No MoCap Needed: Post-Training Motion Diffusion Models with Reinforcement Learning using Only Textual Prompts
Girolamo Macaluso, Lorenzo Mandelli, Mirko Bicchierai, Stefano Berretti, Andrew D. Bagdanov
TL;DR
This work introduces a reinforcement learning-based post-training framework that fine-tunes pretrained motion diffusion models using only textual prompts, guided by a pre-trained text-motion retrieval reward and without any ground-truth motion data. The method uses DDPO with importance sampling and LoRA adapters, coupled with a fast DPM-Solver++ sampler, to achieve data-efficient and efficient adaptation. Across cross-dataset and leave-one-out scenarios on HumanML3D and KIT-ML, the approach yields consistent improvements in semantic alignment and FID while preserving the original distribution and offering privacy-preserving advantages. The results demonstrate the practicality of RL-based post-training for scalable, domain-aware motion synthesis without costly ground-truth data or retraining from scratch.
Abstract
Diffusion models have recently advanced human motion generation, producing realistic and diverse animations from textual prompts. However, adapting these models to unseen actions or styles typically requires additional motion capture data and full retraining, which is costly and difficult to scale. We propose a post-training framework based on Reinforcement Learning that fine-tunes pretrained motion diffusion models using only textual prompts, without requiring any motion ground truth.
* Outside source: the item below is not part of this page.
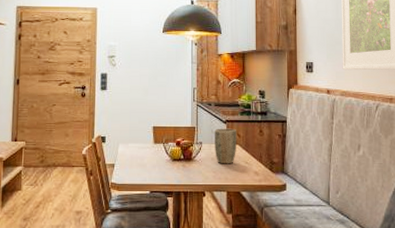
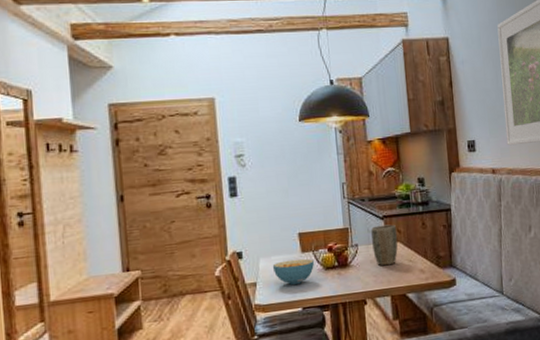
cereal bowl: none [129,148,164,171] -> present [272,258,315,286]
Our approach employs a pretrained text-motion retrieval network as a reward signal and optimizes the diffusion policy with Denoising Diffusion Policy Optimization, effectively shifting the model's generative distribution toward the target domain without relying on paired motion data. We evaluate our method on cross-dataset adaptation and leave-one-out motion experiments using the HumanML3D and KIT-ML datasets across both latent- and joint-space diffusion architectures. Results from quantitative metrics and user studies show that our approach consistently improves the quality and diversity of generated motions, while preserving performance on the original distribution. Our approach is a flexible, data-efficient, and privacy-preserving solution for motion adaptation.